START

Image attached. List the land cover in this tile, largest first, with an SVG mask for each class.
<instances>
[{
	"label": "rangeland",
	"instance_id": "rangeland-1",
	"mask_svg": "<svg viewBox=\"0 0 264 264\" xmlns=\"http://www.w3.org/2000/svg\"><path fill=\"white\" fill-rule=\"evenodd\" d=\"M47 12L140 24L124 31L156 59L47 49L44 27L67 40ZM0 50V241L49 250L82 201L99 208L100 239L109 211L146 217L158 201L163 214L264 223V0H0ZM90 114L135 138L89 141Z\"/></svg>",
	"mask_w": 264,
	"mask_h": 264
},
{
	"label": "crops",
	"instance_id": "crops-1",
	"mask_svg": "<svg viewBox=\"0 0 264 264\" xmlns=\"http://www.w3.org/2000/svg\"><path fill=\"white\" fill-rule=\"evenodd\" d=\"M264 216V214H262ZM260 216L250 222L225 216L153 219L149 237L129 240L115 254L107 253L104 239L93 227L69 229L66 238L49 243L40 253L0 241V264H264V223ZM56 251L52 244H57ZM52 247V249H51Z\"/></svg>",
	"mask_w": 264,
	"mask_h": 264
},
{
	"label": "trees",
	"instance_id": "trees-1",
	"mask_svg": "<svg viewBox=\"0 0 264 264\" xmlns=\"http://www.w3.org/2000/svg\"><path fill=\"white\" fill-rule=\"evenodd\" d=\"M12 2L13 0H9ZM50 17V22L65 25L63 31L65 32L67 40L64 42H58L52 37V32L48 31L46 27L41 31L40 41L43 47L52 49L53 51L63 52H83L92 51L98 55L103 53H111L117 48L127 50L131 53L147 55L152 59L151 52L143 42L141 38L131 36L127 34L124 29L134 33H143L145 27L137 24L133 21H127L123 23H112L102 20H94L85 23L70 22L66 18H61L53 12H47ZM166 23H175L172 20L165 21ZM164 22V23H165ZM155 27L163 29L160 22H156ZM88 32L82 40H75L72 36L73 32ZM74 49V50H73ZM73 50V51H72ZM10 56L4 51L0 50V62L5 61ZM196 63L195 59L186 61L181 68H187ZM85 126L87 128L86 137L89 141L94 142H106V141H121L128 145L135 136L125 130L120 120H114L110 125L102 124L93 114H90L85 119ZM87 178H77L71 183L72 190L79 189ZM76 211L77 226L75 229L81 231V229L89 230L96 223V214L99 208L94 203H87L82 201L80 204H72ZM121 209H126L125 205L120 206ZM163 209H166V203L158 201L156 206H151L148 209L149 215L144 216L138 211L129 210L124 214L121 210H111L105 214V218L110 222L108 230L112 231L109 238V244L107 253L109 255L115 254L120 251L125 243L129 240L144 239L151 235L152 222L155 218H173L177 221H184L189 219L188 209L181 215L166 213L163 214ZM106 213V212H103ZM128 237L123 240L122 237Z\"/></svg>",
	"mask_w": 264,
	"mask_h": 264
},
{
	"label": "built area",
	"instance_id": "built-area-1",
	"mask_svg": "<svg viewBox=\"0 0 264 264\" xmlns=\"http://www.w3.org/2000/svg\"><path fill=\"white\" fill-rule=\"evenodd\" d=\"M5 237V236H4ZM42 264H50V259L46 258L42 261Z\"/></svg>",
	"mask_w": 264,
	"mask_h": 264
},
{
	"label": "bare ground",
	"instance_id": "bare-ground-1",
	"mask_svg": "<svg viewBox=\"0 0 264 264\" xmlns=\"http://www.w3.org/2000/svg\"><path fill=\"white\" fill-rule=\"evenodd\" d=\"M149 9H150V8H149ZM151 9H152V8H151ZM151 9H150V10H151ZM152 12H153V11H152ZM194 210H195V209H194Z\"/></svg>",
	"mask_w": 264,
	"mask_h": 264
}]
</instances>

END

Set down all of the records shown above once more, exactly.

TASK ANSWER –
Image attached. List the land cover in this tile, largest first, with an SVG mask for each class.
<instances>
[{
	"label": "rangeland",
	"instance_id": "rangeland-1",
	"mask_svg": "<svg viewBox=\"0 0 264 264\" xmlns=\"http://www.w3.org/2000/svg\"><path fill=\"white\" fill-rule=\"evenodd\" d=\"M47 12L140 24L124 31L156 59L47 49L44 27L67 40ZM0 50V241L49 250L82 201L99 208L100 239L109 211L146 217L158 201L163 214L264 223V0H0ZM90 114L135 138L89 141Z\"/></svg>",
	"mask_w": 264,
	"mask_h": 264
},
{
	"label": "crops",
	"instance_id": "crops-1",
	"mask_svg": "<svg viewBox=\"0 0 264 264\" xmlns=\"http://www.w3.org/2000/svg\"><path fill=\"white\" fill-rule=\"evenodd\" d=\"M264 216V214H262ZM260 216L250 222L225 216L153 219L149 237L129 240L115 254L107 253L104 239L93 227L69 229L66 238L49 243L40 253L0 241V264H264V223ZM56 251L52 244H57ZM52 247V249H51Z\"/></svg>",
	"mask_w": 264,
	"mask_h": 264
},
{
	"label": "trees",
	"instance_id": "trees-1",
	"mask_svg": "<svg viewBox=\"0 0 264 264\" xmlns=\"http://www.w3.org/2000/svg\"><path fill=\"white\" fill-rule=\"evenodd\" d=\"M12 2L13 0H9ZM50 17V22L65 25L63 31L65 32L67 40L64 42H58L52 37V32L48 31L46 27L41 31L40 41L43 47L52 49L53 51L63 52H83L92 51L98 55L103 53H111L117 48L127 50L131 53L147 55L152 59L151 52L143 42L141 38L131 36L127 34L124 29L134 33H143L145 27L137 24L133 21H127L123 23H112L102 20H94L85 23L70 22L66 18H61L53 12H47ZM166 23H175L172 20L165 21ZM164 22V23H165ZM155 27L163 29L160 22H156ZM88 32L82 40H75L72 36L73 32ZM74 49V50H73ZM73 50V51H72ZM10 56L4 51L0 50V62L5 61ZM196 63L195 59L186 61L181 68H187ZM85 126L87 128L86 137L89 141L94 142H106V141H121L128 145L135 136L125 130L120 120H114L110 125L102 124L93 114H90L85 119ZM87 178H77L71 183L72 190L79 189ZM76 211L77 226L75 229L81 231V229L89 230L96 223V214L99 208L94 203H87L82 201L80 204H72ZM121 209H126L125 205L120 206ZM163 209H166V203L158 201L156 206H151L148 209L149 215L144 216L138 211L129 210L124 214L121 210H111L105 214V218L110 222L108 230L112 231L109 238V244L107 253L109 255L115 254L120 251L125 243L129 240L144 239L151 235L152 222L155 218H173L177 221H184L189 219L188 209L181 215L166 213L163 214ZM106 213V212H103ZM128 237L123 240L122 237Z\"/></svg>",
	"mask_w": 264,
	"mask_h": 264
},
{
	"label": "built area",
	"instance_id": "built-area-1",
	"mask_svg": "<svg viewBox=\"0 0 264 264\" xmlns=\"http://www.w3.org/2000/svg\"><path fill=\"white\" fill-rule=\"evenodd\" d=\"M5 237V236H4ZM42 264H50V259L46 258L42 261Z\"/></svg>",
	"mask_w": 264,
	"mask_h": 264
},
{
	"label": "bare ground",
	"instance_id": "bare-ground-1",
	"mask_svg": "<svg viewBox=\"0 0 264 264\" xmlns=\"http://www.w3.org/2000/svg\"><path fill=\"white\" fill-rule=\"evenodd\" d=\"M149 9H150V8H149ZM151 9H152V8H151ZM151 9H150V10H151ZM152 12H153V11H152ZM194 210H195V209H194Z\"/></svg>",
	"mask_w": 264,
	"mask_h": 264
}]
</instances>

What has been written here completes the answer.